A: In 2021, the Republican-led legislature passed several voting law changes including shorter deadlines for absentee voting and new restrictions on the ability of local election officials to locate satellite voting sites. Counties are allowed one ballot drop box near the county election official’s office under video surveillance.
Polls now close at 8 p.m. instead of 9 p.m., and absentee ballots must be received by the county election official by 8 p.m. Election Day.
Lawmakers also placed new limits on who may return an absentee ballot for a voter.
Q: WHAT DO TURNOUT AND ADVANCE VOTE LOOK LIKE?
A: Turnout is projected to be 1.4 million. As of Oct. 25, 226,874 absentee ballots have been sent and 70,879 have been returned.
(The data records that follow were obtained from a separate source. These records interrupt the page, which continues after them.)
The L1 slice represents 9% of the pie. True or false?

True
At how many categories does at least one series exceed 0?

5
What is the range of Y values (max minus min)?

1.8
Fifty-three percent of the absentee ballots were requested by registered Democrats and 33 percent were requested by registered Republicans.
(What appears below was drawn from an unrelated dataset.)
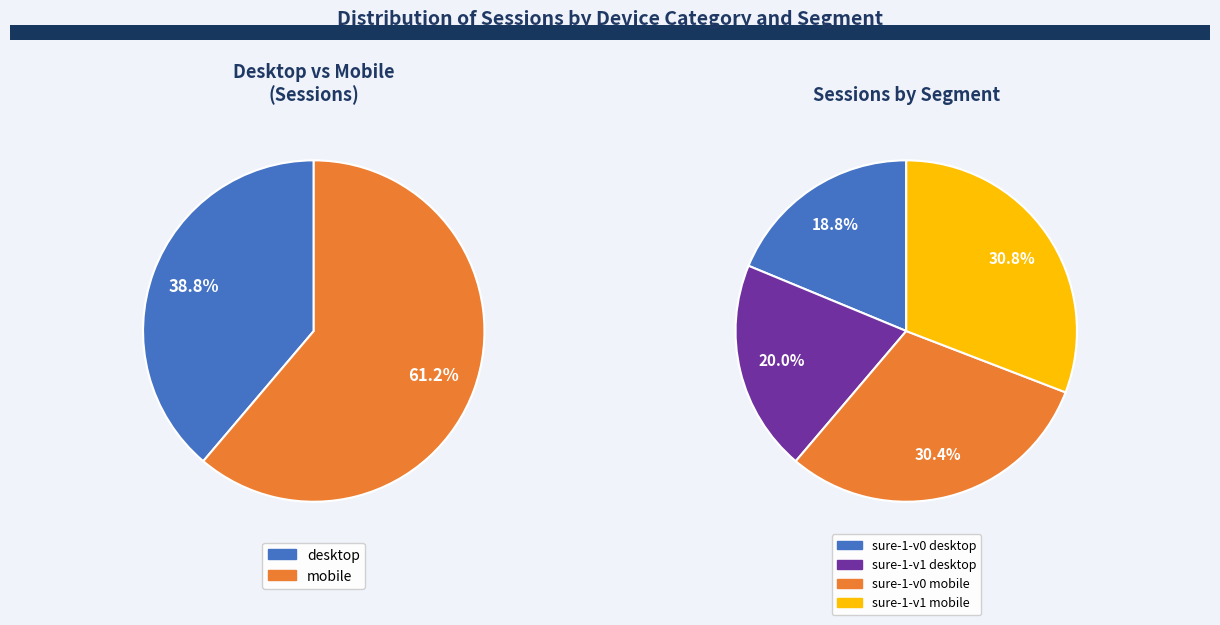

How many slices are in this pie chart?

4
Q: HOW LONG DOES COUNTING USUALLY TAKE?
A: Counting is usually completed within three to four hours after polls close.
Q: WHAT ARE THE PITFALLS WITH EARLY RETURNS?
A: Early/absentee returns tend to be skewed toward Democratic candidates. These results are typically among the first reported on Election Night.
Q: WHAT HAPPENS AFTER TUESDAY?
A: Votes are certified at the county canvass on Nov. 14 and the state canvass on Dec. 5.